The following table shows the Company’s gross goodwill balance and accumulated impairment loss as of the balance sheet dates.

 

   December 31, 
   2014   2013 
         
Goodwill, gross          
Natural Gas  $14,779,672   $14,891,377 
Marketing & Production   2,101,744    2,101,744 
           
Total goodwill, gross   16,881,416    16,993,121 
           
Accumulated impairment loss          
Natural Gas   -    - 
Marketing & Production   (725,744)   (725,744)
           
Total accumulated impairment loss   (725,744)   (725,744)
           
Goodwill, net  $16,155,672   $16,267,377 

 

Note 7 - Investment in Unconsolidated Affiliate

 

The Company’s EWR subsidiary owns a 24.5% interest in Kykuit, a developer and operator of oil, gas and mineral leasehold estates located in Montana. The Company is accounting for the investment in Kykuit using the equity method. The Company has invested approximately $2.2 million in Kykuit as it could provide a supply of natural gas in close proximity to our natural gas operations in Montana. Our obligations to make additional investments in Kykuit are limited under our agreement with the other Kykuit investors. At December 31, 2014, we are obligated to invest no more than an additional $0.1 million over the life of the venture. Other investors in Kykuit include Richard M. Osborne, father of the Company’s chief executive officer and the Company’s former chairman and chief executive officer; John D. Oil and Gas Company, a publicly held gas exploration company, which is also the managing member of Kykuit; Thomas J. Smith, a former director of the Company and its former chief financial officer and a director of John D. Oil and Gas Company; and Gregory J. Osborne, chief executive officer and a director of the Company and the former president and director of John D. Oil and Gas Company. Due to significant doubts regarding the recoverability of Kykuit’s leaseholds on unproven oil and gas properties coupled with the bankruptcy of the managing member, the Company believes its investment in Kykuit to be completely impaired. As a result, an impairment expense was recorded reducing the investments value to $0 at December 31, 2014. This expense is included in the Loss from unconsolidated affiliate line of the Consolidated Statement of Comprehensive Income.

_SUPPLIED INFORMATION:_
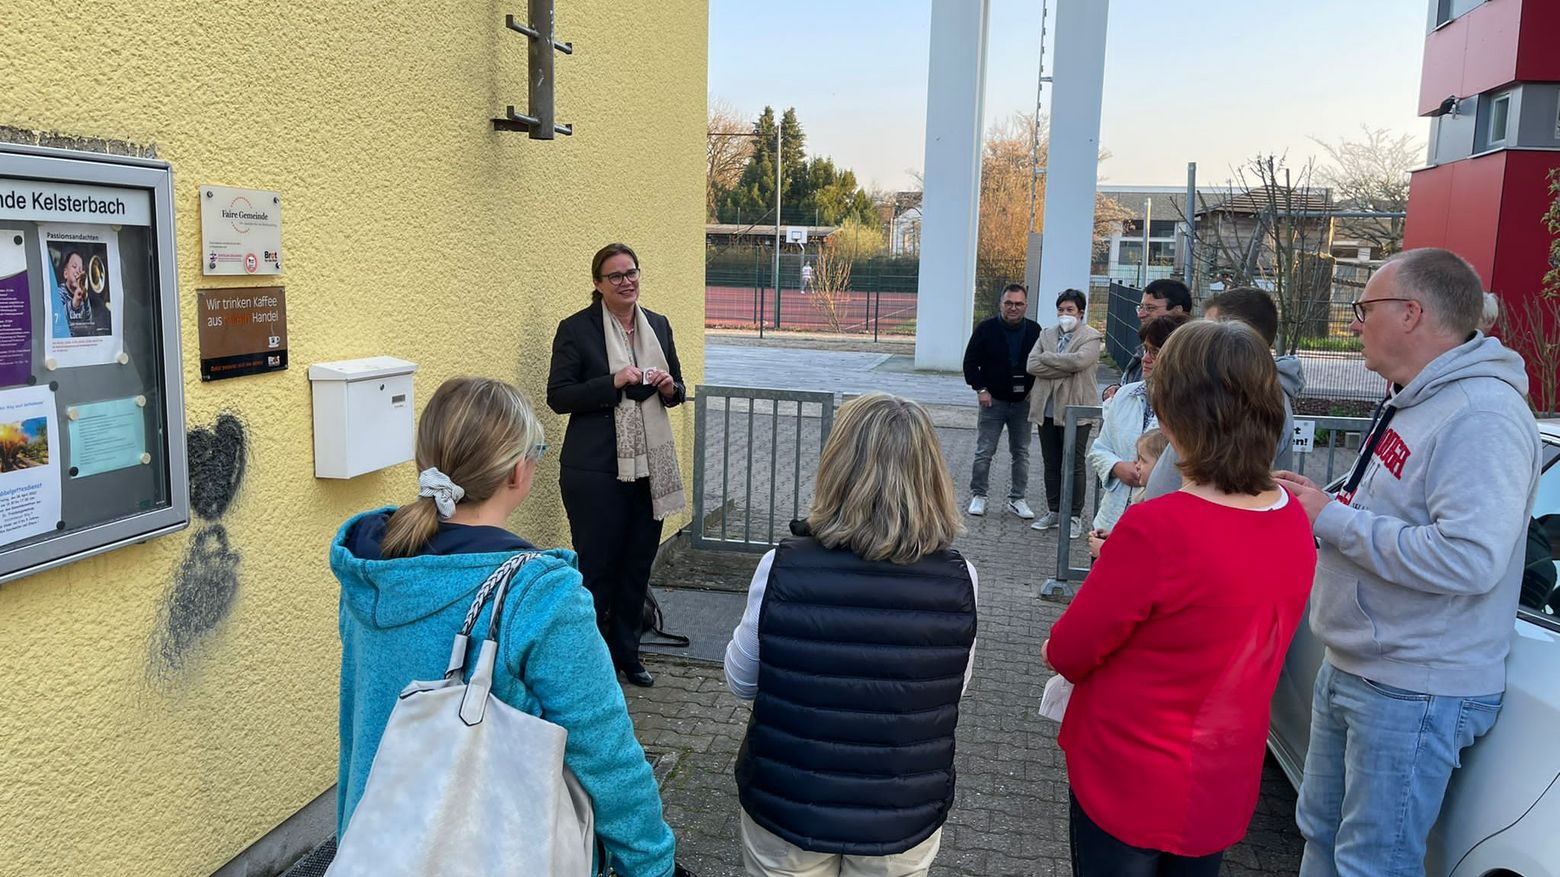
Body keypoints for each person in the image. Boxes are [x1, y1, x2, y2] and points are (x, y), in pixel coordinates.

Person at [329, 377, 684, 877]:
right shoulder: (541, 595)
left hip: (378, 847)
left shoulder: (373, 566)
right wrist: (652, 863)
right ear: (520, 470)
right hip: (497, 852)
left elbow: (357, 720)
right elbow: (607, 757)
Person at [1274, 248, 1542, 877]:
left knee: (1373, 862)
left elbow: (1469, 558)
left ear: (1412, 314)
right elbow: (1389, 504)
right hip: (1365, 666)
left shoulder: (1482, 416)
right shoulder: (1418, 398)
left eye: (1365, 308)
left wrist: (1331, 519)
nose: (1356, 322)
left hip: (1414, 685)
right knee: (1321, 831)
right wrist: (1326, 501)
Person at [1043, 319, 1318, 877]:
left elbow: (1069, 650)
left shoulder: (1157, 529)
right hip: (1220, 775)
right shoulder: (1293, 516)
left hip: (1128, 774)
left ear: (1169, 417)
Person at [723, 392, 976, 877]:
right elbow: (950, 688)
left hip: (790, 804)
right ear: (931, 475)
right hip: (900, 812)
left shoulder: (781, 566)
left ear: (836, 466)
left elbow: (741, 681)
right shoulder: (962, 579)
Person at [548, 242, 687, 688]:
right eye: (616, 276)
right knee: (597, 569)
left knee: (637, 565)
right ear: (597, 284)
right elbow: (560, 396)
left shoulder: (658, 325)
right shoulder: (576, 329)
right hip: (595, 472)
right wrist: (613, 381)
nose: (627, 281)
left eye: (632, 272)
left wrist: (668, 387)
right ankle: (593, 661)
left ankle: (629, 653)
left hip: (652, 469)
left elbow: (679, 388)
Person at [1141, 287, 1307, 500]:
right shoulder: (1227, 388)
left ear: (1240, 335)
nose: (1203, 337)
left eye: (1212, 328)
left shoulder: (1258, 400)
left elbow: (1233, 491)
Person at [1087, 313, 1189, 538]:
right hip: (1109, 524)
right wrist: (1116, 467)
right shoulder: (1124, 395)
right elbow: (1099, 448)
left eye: (1155, 352)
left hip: (1157, 531)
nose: (1145, 358)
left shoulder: (1192, 410)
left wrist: (1152, 473)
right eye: (1145, 350)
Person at [962, 282, 1042, 518]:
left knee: (1022, 452)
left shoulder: (1035, 331)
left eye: (1018, 304)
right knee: (984, 450)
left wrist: (1034, 390)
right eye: (1009, 303)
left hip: (1022, 404)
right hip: (992, 402)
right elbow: (970, 363)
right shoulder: (986, 329)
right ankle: (979, 495)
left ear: (1026, 306)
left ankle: (1017, 499)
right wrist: (981, 389)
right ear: (1001, 304)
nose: (1013, 308)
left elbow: (1043, 364)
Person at [1027, 288, 1103, 534]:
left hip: (1075, 409)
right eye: (1061, 309)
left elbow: (1081, 362)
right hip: (1046, 409)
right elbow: (1031, 364)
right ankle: (1055, 510)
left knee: (1073, 463)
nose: (1064, 314)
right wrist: (1062, 363)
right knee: (1051, 462)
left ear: (1081, 312)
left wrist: (1047, 359)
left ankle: (1073, 515)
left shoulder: (1091, 337)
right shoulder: (1046, 334)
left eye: (1070, 310)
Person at [1102, 278, 1191, 400]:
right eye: (1141, 307)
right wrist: (1119, 391)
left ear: (1177, 311)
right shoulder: (1142, 350)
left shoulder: (1189, 357)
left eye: (1150, 308)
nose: (1141, 314)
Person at [1088, 428, 1166, 560]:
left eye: (1143, 460)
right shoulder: (1147, 501)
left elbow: (1144, 557)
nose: (1137, 465)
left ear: (1162, 465)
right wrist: (1115, 537)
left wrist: (1106, 551)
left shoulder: (1155, 509)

_PROBLEM 1:_
Please write out the part of the goodwill and Kykuit passage from "Total goodwill, gross   16,881,416    16,993,121" to "loss   (725,744)   (725,744)".
_PROBLEM 2:_
Using the goodwill and Kykuit passage, mark each statement yes or no and back each verdict with the deciding words quoted from it: (a) The Company's EWR subsidiary holds a 24.5% interest in Kykuit. (b) The Company has invested about $5 million in Kykuit. (c) John D. Oil and Gas Company is the managing member of Kykuit.

_PROBLEM SOLUTION 1:_
Total goodwill, gross   16,881,416    16,993,121 
           
Accumulated impairment loss          
Natural Gas   -    - 
Marketing & Production   (725,744)   (725,744)
           
Total accumulated impairment loss   (725,744)   (725,744)

_PROBLEM SOLUTION 2:_
(a) Yes: "The Company’s EWR subsidiary owns a 24.5% interest in Kykuit"
(b) No: "The Company has invested approximately $2.2 million in Kykuit"
(c) Yes: "John D. Oil and Gas Company, a publicly held gas exploration company, which is also the managing member of Kykuit"